Directive>
Each line in the records below, from the one that contains "social que sociétal" to the one that contains "Jujiro Matsuda", should be reproduced exactly, the first and last included.

= = = = = = =

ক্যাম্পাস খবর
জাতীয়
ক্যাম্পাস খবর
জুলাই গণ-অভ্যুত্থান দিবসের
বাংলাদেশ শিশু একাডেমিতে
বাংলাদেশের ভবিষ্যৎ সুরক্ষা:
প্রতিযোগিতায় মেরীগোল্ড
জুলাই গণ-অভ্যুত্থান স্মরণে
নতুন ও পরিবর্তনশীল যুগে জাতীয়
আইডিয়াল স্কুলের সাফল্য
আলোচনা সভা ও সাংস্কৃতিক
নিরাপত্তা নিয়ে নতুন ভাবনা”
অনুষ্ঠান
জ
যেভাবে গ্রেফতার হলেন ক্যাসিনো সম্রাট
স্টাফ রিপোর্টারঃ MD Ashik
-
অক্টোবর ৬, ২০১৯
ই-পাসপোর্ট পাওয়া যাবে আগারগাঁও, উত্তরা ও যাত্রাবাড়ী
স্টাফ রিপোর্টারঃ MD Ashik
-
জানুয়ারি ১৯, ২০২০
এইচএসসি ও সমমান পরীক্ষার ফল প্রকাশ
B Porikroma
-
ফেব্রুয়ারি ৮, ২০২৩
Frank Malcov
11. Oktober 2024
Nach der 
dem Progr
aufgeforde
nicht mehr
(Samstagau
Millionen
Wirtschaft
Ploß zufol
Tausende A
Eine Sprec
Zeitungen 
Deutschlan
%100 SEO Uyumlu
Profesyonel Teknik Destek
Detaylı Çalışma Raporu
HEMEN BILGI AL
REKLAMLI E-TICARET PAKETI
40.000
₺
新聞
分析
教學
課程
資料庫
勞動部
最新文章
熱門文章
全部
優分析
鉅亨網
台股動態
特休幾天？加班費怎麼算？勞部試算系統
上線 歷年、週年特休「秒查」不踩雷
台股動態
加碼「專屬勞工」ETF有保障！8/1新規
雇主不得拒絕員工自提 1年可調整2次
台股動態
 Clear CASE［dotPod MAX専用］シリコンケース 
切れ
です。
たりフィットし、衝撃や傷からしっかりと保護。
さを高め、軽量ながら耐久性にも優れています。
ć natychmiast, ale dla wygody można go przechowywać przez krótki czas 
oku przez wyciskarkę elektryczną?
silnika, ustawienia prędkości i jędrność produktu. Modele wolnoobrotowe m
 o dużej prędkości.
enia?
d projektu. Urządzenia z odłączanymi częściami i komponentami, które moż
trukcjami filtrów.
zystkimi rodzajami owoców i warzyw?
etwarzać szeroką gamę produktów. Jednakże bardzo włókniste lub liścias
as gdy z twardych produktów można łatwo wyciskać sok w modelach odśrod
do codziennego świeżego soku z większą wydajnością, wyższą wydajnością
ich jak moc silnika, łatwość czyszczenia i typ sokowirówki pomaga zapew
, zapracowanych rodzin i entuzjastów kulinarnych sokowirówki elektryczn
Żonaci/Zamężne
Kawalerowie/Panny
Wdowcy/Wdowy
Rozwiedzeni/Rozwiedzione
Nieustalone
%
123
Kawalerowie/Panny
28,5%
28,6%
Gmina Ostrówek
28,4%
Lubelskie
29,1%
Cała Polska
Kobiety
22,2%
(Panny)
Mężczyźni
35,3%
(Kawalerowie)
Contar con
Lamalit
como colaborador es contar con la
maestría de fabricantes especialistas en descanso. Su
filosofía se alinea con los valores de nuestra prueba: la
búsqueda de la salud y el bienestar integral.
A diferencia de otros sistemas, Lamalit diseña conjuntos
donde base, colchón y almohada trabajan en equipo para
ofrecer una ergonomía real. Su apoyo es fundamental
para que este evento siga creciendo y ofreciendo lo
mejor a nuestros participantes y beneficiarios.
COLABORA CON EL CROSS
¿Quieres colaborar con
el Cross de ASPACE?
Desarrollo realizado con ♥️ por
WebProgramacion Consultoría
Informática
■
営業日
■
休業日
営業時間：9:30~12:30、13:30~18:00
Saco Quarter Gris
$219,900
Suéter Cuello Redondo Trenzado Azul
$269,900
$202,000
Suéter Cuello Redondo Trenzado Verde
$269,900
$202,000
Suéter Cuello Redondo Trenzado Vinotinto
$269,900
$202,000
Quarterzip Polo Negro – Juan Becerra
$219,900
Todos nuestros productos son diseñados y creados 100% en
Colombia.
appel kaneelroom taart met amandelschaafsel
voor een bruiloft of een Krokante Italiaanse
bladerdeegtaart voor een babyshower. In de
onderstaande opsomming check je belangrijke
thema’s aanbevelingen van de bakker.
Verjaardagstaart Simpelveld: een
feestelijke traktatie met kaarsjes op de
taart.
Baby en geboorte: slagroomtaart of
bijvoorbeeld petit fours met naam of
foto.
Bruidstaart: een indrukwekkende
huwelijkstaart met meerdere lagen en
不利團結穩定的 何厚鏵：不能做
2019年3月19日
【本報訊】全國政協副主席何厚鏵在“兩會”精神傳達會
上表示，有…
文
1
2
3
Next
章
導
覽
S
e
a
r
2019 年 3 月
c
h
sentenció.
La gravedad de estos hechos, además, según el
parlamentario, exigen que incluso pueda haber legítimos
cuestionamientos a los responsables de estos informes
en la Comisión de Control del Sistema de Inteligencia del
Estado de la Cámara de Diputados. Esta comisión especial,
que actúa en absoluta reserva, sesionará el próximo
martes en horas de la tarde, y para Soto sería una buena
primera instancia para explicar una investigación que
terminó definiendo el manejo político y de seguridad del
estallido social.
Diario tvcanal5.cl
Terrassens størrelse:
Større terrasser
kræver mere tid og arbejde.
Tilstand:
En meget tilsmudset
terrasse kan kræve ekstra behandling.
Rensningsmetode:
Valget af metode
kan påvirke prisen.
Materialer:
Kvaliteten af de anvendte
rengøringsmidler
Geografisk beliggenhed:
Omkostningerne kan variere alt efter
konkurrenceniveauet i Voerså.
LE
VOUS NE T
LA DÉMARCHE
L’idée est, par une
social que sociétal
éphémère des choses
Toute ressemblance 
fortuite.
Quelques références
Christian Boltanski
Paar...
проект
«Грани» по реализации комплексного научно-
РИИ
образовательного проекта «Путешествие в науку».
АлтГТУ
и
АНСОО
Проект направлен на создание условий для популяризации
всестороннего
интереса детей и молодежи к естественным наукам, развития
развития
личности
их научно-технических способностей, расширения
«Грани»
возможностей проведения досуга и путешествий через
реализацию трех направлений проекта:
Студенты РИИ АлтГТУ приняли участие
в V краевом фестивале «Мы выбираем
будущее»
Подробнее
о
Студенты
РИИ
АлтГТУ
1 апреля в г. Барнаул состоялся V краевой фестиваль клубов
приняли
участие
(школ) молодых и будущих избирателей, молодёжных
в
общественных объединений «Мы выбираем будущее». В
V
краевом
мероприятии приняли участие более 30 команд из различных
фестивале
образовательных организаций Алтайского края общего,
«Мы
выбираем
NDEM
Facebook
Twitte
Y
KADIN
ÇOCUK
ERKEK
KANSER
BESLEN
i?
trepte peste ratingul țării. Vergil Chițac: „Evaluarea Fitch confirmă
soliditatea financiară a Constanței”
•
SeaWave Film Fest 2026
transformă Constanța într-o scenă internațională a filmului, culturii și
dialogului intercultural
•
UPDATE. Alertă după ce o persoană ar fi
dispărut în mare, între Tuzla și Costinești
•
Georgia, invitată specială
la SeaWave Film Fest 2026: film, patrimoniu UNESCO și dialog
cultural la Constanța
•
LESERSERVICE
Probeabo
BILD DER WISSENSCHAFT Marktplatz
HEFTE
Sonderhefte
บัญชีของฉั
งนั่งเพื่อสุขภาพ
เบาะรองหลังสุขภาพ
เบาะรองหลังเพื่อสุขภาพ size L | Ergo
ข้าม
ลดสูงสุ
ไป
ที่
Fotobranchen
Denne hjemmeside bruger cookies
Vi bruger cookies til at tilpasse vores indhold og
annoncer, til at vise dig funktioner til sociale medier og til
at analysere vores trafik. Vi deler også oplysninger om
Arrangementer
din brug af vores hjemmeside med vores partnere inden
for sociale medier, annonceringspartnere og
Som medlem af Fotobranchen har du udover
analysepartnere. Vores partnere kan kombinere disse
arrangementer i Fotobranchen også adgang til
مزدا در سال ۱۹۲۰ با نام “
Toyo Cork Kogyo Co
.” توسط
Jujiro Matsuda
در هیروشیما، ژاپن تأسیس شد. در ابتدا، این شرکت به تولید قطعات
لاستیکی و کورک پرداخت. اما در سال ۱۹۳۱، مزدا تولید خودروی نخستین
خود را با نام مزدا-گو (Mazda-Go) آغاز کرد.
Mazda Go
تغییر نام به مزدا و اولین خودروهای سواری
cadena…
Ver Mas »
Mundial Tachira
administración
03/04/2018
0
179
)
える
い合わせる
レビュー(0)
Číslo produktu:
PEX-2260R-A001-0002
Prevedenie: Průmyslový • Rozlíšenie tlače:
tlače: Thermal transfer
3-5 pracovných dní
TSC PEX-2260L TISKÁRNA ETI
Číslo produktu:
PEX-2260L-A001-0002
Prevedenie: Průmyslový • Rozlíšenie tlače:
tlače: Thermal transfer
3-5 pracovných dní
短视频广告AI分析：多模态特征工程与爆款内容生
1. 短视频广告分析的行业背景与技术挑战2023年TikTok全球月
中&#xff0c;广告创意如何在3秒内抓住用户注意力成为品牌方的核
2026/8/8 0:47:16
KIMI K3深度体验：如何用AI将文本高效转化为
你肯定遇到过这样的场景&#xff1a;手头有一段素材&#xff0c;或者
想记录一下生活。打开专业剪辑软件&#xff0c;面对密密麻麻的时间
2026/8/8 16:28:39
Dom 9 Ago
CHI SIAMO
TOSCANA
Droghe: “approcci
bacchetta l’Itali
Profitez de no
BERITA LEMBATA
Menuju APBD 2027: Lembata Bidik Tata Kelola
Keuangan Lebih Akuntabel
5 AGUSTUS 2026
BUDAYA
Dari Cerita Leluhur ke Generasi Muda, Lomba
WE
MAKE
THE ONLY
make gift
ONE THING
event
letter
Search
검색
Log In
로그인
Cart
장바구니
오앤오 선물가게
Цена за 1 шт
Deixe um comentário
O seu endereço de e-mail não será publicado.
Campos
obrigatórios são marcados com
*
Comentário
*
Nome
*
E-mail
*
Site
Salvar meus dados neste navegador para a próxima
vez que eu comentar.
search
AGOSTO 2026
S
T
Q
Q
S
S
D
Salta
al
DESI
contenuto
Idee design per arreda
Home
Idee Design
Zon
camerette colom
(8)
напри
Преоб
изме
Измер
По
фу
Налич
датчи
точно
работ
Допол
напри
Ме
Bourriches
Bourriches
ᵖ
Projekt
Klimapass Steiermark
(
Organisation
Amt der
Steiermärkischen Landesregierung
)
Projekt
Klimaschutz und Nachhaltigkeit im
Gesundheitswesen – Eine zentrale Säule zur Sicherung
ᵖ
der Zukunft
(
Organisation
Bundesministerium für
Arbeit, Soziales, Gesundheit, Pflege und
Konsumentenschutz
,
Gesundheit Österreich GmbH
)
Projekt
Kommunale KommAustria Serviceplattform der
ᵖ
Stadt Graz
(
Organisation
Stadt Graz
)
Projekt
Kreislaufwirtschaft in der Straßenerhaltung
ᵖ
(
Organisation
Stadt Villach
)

= = = = = = =

Task answer>
social que sociétal
éphémère des choses
Toute ressemblance 
fortuite.
Quelques références
Christian Boltanski
Paar...
проект
«Грани» по реализации комплексного научно-
РИИ
образовательного проекта «Путешествие в науку».
АлтГТУ
и
АНСОО
Проект направлен на создание условий для популяризации
всестороннего
интереса детей и молодежи к естественным наукам, развития
развития
личности
их научно-технических способностей, расширения
«Грани»
возможностей проведения досуга и путешествий через
реализацию трех направлений проекта:
Студенты РИИ АлтГТУ приняли участие
в V краевом фестивале «Мы выбираем
будущее»
Подробнее
о
Студенты
РИИ
АлтГТУ
1 апреля в г. Барнаул состоялся V краевой фестиваль клубов
приняли
участие
(школ) молодых и будущих избирателей, молодёжных
в
общественных объединений «Мы выбираем будущее». В
V
краевом
мероприятии приняли участие более 30 команд из различных
фестивале
образовательных организаций Алтайского края общего,
«Мы
выбираем
NDEM
Facebook
Twitte
Y
KADIN
ÇOCUK
ERKEK
KANSER
BESLEN
i?
trepte peste ratingul țării. Vergil Chițac: „Evaluarea Fitch confirmă
soliditatea financiară a Constanței”
•
SeaWave Film Fest 2026
transformă Constanța într-o scenă internațională a filmului, culturii și
dialogului intercultural
•
UPDATE. Alertă după ce o persoană ar fi
dispărut în mare, între Tuzla și Costinești
•
Georgia, invitată specială
la SeaWave Film Fest 2026: film, patrimoniu UNESCO și dialog
cultural la Constanța
•
LESERSERVICE
Probeabo
BILD DER WISSENSCHAFT Marktplatz
HEFTE
Sonderhefte
บัญชีของฉั
งนั่งเพื่อสุขภาพ
เบาะรองหลังสุขภาพ
เบาะรองหลังเพื่อสุขภาพ size L | Ergo
ข้าม
ลดสูงสุ
ไป
ที่
Fotobranchen
Denne hjemmeside bruger cookies
Vi bruger cookies til at tilpasse vores indhold og
annoncer, til at vise dig funktioner til sociale medier og til
at analysere vores trafik. Vi deler også oplysninger om
Arrangementer
din brug af vores hjemmeside med vores partnere inden
for sociale medier, annonceringspartnere og
Som medlem af Fotobranchen har du udover
analysepartnere. Vores partnere kan kombinere disse
arrangementer i Fotobranchen også adgang til
مزدا در سال ۱۹۲۰ با نام “
Toyo Cork Kogyo Co
.” توسط
Jujiro Matsuda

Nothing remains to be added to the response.